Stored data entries
-=-=-
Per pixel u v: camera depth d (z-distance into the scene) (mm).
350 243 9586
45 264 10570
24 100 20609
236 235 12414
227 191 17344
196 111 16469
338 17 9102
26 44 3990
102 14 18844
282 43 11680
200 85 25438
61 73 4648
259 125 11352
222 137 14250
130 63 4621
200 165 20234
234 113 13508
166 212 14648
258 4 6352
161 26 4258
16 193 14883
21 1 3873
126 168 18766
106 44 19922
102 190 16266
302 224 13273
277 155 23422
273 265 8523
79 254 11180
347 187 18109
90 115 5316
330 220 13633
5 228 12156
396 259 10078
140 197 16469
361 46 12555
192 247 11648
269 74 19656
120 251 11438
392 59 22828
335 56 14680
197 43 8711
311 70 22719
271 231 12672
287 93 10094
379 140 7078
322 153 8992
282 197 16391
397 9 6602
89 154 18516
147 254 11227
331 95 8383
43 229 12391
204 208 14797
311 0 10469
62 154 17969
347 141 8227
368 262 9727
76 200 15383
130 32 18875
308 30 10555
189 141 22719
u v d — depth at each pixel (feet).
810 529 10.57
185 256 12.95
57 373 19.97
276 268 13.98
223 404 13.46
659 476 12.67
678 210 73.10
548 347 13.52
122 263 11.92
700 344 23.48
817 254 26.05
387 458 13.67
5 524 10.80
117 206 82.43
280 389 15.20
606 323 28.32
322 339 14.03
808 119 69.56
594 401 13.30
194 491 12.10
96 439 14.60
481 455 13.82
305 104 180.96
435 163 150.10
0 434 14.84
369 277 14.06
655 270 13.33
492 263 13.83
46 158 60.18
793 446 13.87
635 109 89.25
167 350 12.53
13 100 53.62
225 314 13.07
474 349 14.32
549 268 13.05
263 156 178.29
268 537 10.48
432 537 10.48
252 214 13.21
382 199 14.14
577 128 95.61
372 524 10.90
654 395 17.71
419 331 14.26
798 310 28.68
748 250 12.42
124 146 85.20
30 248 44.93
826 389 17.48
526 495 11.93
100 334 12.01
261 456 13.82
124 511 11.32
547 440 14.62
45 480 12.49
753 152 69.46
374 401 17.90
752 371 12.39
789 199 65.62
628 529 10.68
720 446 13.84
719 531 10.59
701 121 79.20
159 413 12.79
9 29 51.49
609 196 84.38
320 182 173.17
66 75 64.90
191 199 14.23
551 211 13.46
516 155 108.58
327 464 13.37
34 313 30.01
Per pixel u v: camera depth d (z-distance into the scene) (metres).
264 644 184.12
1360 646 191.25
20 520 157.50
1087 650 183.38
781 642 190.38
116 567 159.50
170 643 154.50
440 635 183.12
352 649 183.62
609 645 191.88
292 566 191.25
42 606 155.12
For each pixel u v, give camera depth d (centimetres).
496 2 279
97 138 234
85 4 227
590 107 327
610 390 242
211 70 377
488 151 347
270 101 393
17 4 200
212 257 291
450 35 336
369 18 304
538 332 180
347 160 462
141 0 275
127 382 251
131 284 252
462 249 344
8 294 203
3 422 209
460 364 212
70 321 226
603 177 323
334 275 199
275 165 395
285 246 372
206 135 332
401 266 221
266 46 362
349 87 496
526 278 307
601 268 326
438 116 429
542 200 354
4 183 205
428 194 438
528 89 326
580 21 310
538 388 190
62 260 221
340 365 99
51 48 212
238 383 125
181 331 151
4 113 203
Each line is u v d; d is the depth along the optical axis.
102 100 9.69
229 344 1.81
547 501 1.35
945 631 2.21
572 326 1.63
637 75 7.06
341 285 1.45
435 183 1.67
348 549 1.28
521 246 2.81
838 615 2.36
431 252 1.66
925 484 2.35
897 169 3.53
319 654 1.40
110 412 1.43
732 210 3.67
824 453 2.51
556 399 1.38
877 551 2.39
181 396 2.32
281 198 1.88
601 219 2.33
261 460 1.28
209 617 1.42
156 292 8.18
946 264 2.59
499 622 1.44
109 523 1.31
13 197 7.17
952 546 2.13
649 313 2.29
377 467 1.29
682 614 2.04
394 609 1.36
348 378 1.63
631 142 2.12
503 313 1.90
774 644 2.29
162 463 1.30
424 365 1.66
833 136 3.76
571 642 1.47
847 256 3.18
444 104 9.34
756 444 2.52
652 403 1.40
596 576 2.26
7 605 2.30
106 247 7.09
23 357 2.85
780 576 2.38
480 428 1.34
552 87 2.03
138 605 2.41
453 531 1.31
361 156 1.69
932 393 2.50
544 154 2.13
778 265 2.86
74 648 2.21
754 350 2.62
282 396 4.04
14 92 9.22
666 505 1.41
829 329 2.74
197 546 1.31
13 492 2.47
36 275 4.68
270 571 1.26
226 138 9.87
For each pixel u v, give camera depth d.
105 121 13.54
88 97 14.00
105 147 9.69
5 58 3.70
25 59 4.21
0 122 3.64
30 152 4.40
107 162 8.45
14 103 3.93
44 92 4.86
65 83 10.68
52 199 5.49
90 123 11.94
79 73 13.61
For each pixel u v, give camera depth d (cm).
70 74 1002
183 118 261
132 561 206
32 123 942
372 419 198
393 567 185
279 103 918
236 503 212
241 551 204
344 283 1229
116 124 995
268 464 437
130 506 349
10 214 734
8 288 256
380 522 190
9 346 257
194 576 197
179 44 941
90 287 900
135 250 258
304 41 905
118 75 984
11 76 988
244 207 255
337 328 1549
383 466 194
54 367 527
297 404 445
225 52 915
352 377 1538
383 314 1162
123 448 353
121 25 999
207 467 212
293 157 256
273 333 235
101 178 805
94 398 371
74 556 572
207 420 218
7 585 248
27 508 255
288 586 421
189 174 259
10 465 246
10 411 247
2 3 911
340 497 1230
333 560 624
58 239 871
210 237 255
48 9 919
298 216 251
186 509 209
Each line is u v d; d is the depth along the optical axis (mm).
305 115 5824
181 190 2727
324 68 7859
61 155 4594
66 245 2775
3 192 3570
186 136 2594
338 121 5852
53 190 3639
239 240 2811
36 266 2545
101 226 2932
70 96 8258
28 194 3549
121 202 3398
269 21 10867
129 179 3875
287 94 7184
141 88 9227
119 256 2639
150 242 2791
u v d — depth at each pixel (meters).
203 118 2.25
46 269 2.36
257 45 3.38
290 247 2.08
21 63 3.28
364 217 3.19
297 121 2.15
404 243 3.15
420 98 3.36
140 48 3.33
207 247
-=-=-
▸ Exercise aim: Please print the records above exactly from their first line. End with the line containing "311 70 22719", and include it.

▸ Response to this exercise:
Per pixel u v: camera depth d (z-distance into the scene) (mm).
350 243 9586
45 264 10570
24 100 20609
236 235 12414
227 191 17344
196 111 16469
338 17 9102
26 44 3990
102 14 18844
282 43 11680
200 85 25438
61 73 4648
259 125 11352
222 137 14250
130 63 4621
200 165 20234
234 113 13508
166 212 14648
258 4 6352
161 26 4258
16 193 14883
21 1 3873
126 168 18766
106 44 19922
102 190 16266
302 224 13273
277 155 23422
273 265 8523
79 254 11180
347 187 18109
90 115 5316
330 220 13633
5 228 12156
396 259 10078
140 197 16469
361 46 12555
192 247 11648
269 74 19656
120 251 11438
392 59 22828
335 56 14680
197 43 8711
311 70 22719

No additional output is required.